Le second levier a consisté à employer la perspective actionnelle dès la moitié de la séquence. A ce niveau, il était demandé aux élèves de s’orienter efficacement dans le quartier et de se déplacer d’un point à un autre. La situation était matérialisée de la manière suivante : au tableau était schématisé le plan du quartier Saint-Bernard avec ses différentes rues. A certains endroits de ce plan étaient disposés les endroits typiques dont les élèves avaient appris en anglais la désignation dans les séances précédentes. Enfin, toujours au tableau, une flèche était située dans une des rues (voir annexe 2). En parallèle, un élève était désigné et placé à un certain endroit de la classe. L’espace de la classe devenait alors l’espace du quartier (par une heureuse coïncidence, la disposition des élèves en îlots correspondait presque exactement au schéma du quartier affiché au tableau : les îlots formaient donc des blocs de maison et les travées représentaient les rues). Tout d’abord l’enseignant indiquait un lieu à l’élève (il y en avait 6 possibles : l’école, la boulangerie, le parc, le supermarché, la station de métro et le restaurant). Celui-ci devait demander à l’ensemble de la classe la direction à suivre par la phrase d’introduction suivante I go to [the place]. Where is [the place] ? comme il aurait pu le demander à un passant dans la rue. Les élèves devaient ensuite utiliser le plan affiché au tableau pour le guider jusqu’à son but. A chaque fois qu’une indication était donnée (par exemple : You go ahead), l’enseignant déplaçait la flèche au tableau dans la direction donnée tandis qu’en parallèle l’élève se déplaçait dans la classe en suivant cette même direction. Il y avait donc la possibilité immédiate de se rendre compte si les indications données étaient justes (la flèche au tableau qui se rapproche de la flashcard représentant le lieu à atteindre) ou erronées (la flèche s’en éloigne) et surtout d’élaborer une stratégie, l’une des composantes essentielles de la perspective actionnelle. A sa page 15, le CECRL en donne d’ailleurs la définition suivante : « Est considéré comme stratégie tout agencement organisé, finalisé et réglé d’opérations choisies par un individu pour accomplir une tâche qu’il se donne ou qui se présente à lui ».
Un autre aspect important de cette mise en situation était de prendre en considération toutes les informations données, qu’elles soient justes ou erronées.
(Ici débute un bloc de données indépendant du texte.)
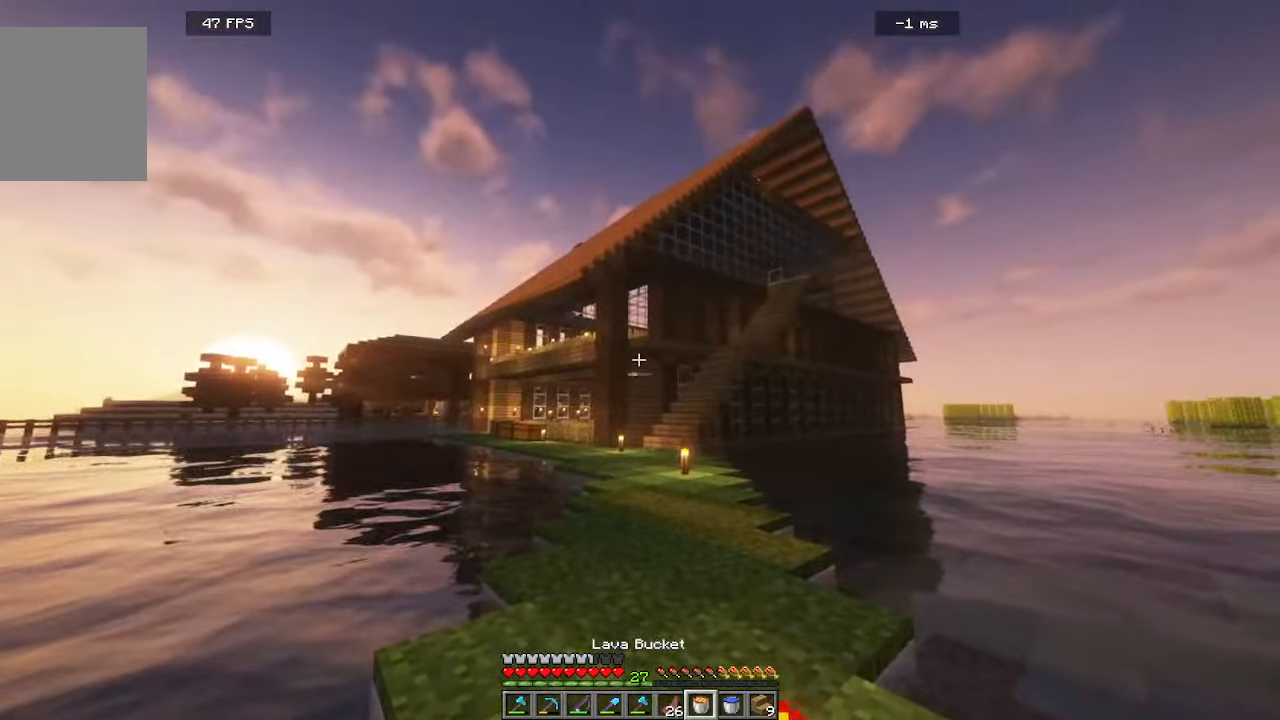
Gameplay with keyboard and mouse; each line is a JSON object with the keys and mouse buttons held at the frame after it. "events" lists presses ("down") and releases ("up") of "a", "d", "s", "w", "mouse_left" and "mouse_right" between this image and that frame as [ms after this image, input, new state], when the widget could be followed in between. "mouse_left", "mouse_right" = the "left", "right" buttons of the "mouse" list. No other keys are recorded. Fast repeated clicks can show as one long hold. Mouse movement is not recorded.
{"keys": ["w"], "mouse": [], "events": [[450, "w", "down"]]}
En effet, la prise en compte des erreurs d’orientation permettait ainsi aux élèves de proposer ensuite des remédiations qu’ils jugeaient adéquates, ce qui leur faisait développer de nouvelles stratégies. Dans plusieurs cas l’élève n’était qu’à une information correcte de parvenir à sa destination mais, suite à une information erronée, il s’est retrouvé éloigné de ce but et dans une situation différente de celle où il se trouvait initialement. Il fallait donc alors abandonner la première stratégie et en trouver une autre, composée d’instructions différentes. En devant ainsi faire preuve d’adaptabilité face à des circonstances imprévues, les élèves s’impliquaient en effet davantage dans le sens de cette activité (on passe de « quelles sont les instructions correctes pour arriver à telle destination ? » à « l’élève s’est égaré, comment le faire toujours parvenir à cette destination mais en modifiant les instructions que j’ai données initialement ? »). Il faut en effet que la tâche à effectuer puisse reproduire les contraintes qui peuvent se présenter au cours de sa réalisation et qui se matérialisent notamment en un décalage entre les intentions de l’acteur et les réussites de l’action. A ce sujet Claire Bourguignon indique ceci7 : « La stratégie ne s’apprend pas, elle se construit, elle se développe en confrontant l’apprenant à des tâches qui l’obligent à effectuer des choix à travers des contraintes imposées, comme cela se passe dans toute action sociale. C’est aussi pourquoi il est question d’apprenants-usagers de la langue et plus seulement d’apprenants ».
Enfin, cette activité a été l’occasion pour les élèves de développer leur autonomie, consolidant ainsi le sens qu’ils pouvaient y trouver. Si dans un premier temps c’était uniquement l’enseignant qui annonçait l’endroit où l’élève devait se rendre, ce sont ensuite les élèves eux-mêmes qui devaient choisir leur lieu de destination et interroger leurs camarades à ce sujet. Ainsi la question d’entrée (I go to [the place]. Where is [the place] ?) devenait une véritable interaction porteuse de sens. L’élève était alors intégré en totalité dans l’activité et se trouvait dans une situation la plus réelle possible. L’enseignant pouvait alors s’effacer complètement et laisser les élèves interagir entre eux, les plaçant en situation d’énonciateurs autonomes (nous reviendrons plus précisément sur ce point important dans la deuxième partie de ce mémoire).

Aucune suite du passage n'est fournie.